- Official poster
- Italian: La ragazza con la Leica
- Directed by: Alina Marazzi
- Screenplay by: Alina Marazzi; Valia Santella;
- Based on: La ragazza con la Leica [it] by Helena Janeczek
- Produced by: Marta Donzelli; Gregorio Paonessa; Jonas Dornbach; Janine Jackowski; Maren Ade;
- Starring: Emilia Schüle; Luna Wedler; Aaron Altaras; Lucas Englander;
- Cinematography: Manuel Alberto Claro
- Edited by: Ilaria Fraioli
- Music by: Dominik Scherrer
- Production companies: Vivo Film; Rai Cinema; Komplizen Film; Zweites Deutsches Fernsehen (ZDF); Eolo Films Productions; Film i Väst; Zentropa International Sweden;
- Distributed by: BiM Distribuzione [it]
- Release date: 2 September 2026 (Venice);
- Running time: 119 minutes
- Countries: Italy; Germany; Sweden;
- Languages: German; English; Spanish; French;

= The Girl with the Leica =

2026 Italian drama film

The Girl with the Leica (La ragazza con la Leica, Das Mädchen mit der Leica) is a 2026 biographical drama film directed by Alina Marazzi, co-written with Valia Santella and based on Helena Janeczek’s 2017 novel La ragazza con la Leica. Starring Emilia Schüle, Luna Wedler, Aaron Altaras, and Lucas Englander, it follows Gerda Taro (Schüle), the first female photojournalist killed on a battlefield.

The film had its world premiere as the opening film of Orizzonti section of the 83rd Venice International Film Festival on 2 September 2026.

==Synopsis==

Set in Paris on July 14, 1937, the film follows German-Jewish photojournalist Gerda Taro on her final day before returning to the Spanish Civil War. As she spends time with Robert Capa and friends who fled Nazi Germany, memories of her political activism, exile in Paris, relationship with photographer André Friedmann, and discovery of photography emerge.

The film portrays Taro's growing commitment to using her camera as a means of resistance against fascism and her determination to document the war. Taro was killed while covering the Spanish Civil War in 1937.

==Cast==
- Emilia Schüle as Gerda Taro
- Luna Wedler as Ruth Cerf
- Aaron Altaras as Robert Capa
- Lucas Englander as Georg Kuritzkes
- Thomas Schubert as Willy Chardack
- Sebastian Schneider as Csiki Weisz
- Idan Weiss as David Seymour / Chim
- Lia von Blarer as Lilo Stein
- Hans-Christian Hegewald as Fred Stein
- Jeremy Mockridge as Ted Allan
- Joel Basman as Bertolt Brecht
- Francesca Biliotti as Helene Weigel

==Production==
Principal photography began on 17 September 2025 at locations in Leipzig, Merseburg, Torino, Paris, Rome. Filming ended on 29 October 2025 after shooting in France: Paris Île-de-France, Germany: Saxony, Italy: Lazio, and Piedmont.

PROVIDED DATA –
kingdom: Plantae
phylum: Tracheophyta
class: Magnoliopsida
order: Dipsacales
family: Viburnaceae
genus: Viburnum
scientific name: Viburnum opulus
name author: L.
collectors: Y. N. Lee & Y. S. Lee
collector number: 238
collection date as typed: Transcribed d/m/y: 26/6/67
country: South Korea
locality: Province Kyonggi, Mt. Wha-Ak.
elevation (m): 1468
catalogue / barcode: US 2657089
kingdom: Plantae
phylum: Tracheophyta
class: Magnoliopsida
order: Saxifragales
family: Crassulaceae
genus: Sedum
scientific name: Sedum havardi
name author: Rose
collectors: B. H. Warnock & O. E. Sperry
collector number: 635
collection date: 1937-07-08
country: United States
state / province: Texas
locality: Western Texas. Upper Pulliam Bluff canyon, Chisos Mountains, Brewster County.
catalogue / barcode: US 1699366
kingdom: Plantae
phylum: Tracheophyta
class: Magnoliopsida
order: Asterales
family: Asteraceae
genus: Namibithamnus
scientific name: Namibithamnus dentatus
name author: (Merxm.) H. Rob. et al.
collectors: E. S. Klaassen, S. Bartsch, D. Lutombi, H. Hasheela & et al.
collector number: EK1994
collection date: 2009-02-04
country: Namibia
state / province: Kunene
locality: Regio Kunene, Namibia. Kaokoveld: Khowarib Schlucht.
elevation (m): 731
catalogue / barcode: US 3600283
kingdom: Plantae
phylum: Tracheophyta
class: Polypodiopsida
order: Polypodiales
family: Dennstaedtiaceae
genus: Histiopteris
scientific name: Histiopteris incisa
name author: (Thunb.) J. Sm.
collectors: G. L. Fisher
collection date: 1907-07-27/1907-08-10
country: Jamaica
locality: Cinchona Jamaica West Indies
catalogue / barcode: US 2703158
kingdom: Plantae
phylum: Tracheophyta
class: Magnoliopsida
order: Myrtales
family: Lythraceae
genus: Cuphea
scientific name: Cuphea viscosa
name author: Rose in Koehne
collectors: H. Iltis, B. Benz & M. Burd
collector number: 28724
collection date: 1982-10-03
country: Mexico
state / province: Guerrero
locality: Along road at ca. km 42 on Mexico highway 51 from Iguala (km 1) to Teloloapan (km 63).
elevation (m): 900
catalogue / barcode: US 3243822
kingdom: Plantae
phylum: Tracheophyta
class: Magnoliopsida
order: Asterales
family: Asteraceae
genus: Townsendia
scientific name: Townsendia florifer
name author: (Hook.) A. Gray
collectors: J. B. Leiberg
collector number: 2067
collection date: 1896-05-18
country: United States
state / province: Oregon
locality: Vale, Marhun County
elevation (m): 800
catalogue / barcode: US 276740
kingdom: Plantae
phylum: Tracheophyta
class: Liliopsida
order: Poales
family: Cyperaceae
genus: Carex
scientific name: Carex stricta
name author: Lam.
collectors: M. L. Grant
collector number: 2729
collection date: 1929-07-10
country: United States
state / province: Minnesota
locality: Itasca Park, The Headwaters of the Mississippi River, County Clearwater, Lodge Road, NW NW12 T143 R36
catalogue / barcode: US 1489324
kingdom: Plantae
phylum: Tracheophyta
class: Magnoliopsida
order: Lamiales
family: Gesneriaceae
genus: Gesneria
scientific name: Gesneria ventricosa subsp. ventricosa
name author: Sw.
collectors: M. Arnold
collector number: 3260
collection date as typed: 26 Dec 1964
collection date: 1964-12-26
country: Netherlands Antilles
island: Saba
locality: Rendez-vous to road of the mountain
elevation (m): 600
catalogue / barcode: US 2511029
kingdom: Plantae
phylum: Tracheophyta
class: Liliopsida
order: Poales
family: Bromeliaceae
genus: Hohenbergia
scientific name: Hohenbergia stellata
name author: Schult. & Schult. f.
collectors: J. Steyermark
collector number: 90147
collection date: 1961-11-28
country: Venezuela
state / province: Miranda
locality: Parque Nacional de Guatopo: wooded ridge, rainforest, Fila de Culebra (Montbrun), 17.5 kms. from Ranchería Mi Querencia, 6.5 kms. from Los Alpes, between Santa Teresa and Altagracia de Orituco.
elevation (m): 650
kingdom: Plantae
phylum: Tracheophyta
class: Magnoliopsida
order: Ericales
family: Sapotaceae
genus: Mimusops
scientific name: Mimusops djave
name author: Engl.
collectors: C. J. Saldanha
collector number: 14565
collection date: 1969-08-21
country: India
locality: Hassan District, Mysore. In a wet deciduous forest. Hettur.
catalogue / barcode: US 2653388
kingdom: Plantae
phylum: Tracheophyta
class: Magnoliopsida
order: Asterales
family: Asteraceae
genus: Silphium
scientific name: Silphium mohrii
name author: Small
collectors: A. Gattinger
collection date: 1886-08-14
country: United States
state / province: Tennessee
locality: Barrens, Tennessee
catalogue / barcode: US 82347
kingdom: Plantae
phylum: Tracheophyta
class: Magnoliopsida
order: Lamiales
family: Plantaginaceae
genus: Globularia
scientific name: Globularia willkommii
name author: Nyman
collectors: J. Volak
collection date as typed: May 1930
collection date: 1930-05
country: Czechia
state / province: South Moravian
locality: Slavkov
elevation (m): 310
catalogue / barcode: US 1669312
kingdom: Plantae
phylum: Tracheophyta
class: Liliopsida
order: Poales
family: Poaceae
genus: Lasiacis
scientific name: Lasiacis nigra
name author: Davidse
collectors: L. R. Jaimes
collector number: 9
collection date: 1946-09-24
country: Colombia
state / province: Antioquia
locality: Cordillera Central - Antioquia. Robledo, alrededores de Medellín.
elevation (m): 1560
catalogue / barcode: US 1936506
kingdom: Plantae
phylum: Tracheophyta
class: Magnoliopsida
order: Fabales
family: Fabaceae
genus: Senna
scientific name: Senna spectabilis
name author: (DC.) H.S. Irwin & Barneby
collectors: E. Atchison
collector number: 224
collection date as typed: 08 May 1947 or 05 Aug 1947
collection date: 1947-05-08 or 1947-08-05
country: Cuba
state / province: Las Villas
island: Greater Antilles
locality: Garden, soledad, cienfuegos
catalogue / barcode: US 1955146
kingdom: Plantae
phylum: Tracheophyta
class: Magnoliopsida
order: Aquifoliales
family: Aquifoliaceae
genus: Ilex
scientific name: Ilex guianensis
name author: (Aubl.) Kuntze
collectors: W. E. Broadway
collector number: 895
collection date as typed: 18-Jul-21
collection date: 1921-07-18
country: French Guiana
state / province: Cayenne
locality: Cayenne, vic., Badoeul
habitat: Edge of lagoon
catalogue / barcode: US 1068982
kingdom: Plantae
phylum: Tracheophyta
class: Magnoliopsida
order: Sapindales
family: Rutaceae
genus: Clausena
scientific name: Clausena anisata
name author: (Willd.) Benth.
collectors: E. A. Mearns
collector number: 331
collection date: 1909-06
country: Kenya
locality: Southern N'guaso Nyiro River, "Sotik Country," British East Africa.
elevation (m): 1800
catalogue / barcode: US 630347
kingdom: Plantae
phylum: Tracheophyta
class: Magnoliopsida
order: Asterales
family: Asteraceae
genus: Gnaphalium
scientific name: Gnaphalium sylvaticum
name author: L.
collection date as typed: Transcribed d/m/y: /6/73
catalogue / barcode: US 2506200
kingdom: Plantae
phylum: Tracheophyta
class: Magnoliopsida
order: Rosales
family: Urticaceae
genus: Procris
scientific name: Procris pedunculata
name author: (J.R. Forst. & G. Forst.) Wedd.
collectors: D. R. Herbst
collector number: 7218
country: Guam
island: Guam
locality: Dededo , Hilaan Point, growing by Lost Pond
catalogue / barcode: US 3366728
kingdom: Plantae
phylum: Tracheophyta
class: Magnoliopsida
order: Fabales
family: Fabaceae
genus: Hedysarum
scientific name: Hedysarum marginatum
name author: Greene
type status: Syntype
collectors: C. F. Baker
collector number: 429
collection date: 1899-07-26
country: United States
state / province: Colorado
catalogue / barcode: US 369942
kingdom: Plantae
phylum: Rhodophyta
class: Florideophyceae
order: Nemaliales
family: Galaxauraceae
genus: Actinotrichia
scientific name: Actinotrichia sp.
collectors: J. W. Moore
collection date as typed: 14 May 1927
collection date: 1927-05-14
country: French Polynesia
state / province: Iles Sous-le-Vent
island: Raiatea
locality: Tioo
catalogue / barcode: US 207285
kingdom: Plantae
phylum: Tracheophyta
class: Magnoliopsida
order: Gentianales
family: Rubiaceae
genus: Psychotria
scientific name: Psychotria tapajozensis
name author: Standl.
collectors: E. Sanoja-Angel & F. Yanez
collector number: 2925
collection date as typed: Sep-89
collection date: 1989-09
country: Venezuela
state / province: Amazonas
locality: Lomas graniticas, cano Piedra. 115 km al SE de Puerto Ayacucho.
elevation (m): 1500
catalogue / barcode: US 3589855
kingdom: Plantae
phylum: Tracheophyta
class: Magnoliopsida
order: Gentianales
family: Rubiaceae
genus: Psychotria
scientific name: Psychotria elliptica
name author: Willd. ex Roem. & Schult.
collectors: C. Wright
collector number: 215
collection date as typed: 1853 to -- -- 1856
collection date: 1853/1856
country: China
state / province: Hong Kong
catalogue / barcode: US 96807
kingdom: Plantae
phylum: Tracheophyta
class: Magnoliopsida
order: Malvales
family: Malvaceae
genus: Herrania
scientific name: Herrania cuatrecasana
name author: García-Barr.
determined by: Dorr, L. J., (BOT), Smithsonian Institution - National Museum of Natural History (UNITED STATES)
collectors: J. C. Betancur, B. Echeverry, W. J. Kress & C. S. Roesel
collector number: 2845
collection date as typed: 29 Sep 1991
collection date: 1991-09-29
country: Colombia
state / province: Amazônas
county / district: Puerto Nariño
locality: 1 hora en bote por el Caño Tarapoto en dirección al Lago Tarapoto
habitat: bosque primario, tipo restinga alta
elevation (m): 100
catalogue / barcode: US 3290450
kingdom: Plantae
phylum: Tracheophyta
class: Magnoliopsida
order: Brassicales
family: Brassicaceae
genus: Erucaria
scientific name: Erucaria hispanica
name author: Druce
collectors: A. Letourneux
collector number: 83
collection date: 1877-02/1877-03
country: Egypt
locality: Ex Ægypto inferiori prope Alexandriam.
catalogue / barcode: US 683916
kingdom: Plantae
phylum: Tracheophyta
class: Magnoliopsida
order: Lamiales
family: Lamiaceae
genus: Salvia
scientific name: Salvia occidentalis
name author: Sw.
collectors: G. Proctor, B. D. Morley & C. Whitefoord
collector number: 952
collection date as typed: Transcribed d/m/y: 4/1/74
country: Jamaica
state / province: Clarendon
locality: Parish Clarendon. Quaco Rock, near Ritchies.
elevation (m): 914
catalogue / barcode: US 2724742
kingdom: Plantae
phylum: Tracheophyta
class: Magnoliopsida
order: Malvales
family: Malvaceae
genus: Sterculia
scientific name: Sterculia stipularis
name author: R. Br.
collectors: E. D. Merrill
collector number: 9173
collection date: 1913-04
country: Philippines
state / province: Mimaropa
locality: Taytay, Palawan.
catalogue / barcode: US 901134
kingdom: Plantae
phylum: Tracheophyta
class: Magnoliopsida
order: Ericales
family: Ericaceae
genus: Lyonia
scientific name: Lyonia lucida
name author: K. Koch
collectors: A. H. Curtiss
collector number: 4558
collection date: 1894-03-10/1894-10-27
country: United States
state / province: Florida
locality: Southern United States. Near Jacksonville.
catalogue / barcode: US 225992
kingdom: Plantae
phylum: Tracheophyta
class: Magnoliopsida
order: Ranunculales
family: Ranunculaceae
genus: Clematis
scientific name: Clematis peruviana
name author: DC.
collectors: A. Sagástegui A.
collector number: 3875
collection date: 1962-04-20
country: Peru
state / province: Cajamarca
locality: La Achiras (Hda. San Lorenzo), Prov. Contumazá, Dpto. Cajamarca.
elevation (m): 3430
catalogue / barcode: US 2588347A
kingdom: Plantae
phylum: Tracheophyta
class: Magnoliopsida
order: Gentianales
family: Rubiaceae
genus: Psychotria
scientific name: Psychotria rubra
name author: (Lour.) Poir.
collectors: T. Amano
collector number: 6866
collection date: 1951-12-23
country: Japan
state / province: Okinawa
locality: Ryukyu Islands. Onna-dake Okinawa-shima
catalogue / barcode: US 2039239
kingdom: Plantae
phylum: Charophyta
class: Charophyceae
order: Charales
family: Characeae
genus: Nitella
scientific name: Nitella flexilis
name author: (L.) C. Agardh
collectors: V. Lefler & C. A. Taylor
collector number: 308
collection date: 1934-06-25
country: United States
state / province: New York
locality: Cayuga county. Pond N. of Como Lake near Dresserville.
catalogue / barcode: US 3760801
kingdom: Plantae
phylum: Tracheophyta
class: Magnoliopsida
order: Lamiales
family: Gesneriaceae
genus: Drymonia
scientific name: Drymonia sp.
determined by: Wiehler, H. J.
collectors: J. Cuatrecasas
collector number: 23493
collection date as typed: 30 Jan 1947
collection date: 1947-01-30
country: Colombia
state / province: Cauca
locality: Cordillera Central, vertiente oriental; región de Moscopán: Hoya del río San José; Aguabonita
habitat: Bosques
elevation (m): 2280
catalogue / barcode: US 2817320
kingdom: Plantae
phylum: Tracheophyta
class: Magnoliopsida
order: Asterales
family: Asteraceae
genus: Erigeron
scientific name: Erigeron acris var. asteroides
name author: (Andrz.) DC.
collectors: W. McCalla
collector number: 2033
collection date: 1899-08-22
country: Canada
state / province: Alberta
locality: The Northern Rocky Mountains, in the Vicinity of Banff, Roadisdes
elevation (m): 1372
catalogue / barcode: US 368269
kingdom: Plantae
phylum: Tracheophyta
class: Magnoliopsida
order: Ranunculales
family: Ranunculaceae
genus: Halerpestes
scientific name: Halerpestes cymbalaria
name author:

WRITTEN INSTRUCTION A –
Which production companies does the article on The Girl with the Leica list?
WRITTEN INSTRUCTION B –
Write out the stretch of the article on The Girl with the Leica from "The film portrays" through "War in 1937.".

OUTPUT A –
Vivo Film, Rai Cinema, Komplizen Film, Zweites Deutsches Fernsehen (ZDF), Eolo Films Productions, Film i Väst, and Zentropa International Sweden.

OUTPUT B –
The film portrays Taro's growing commitment to using her camera as a means of resistance against fascism and her determination to document the war. Taro was killed while covering the Spanish Civil War in 1937.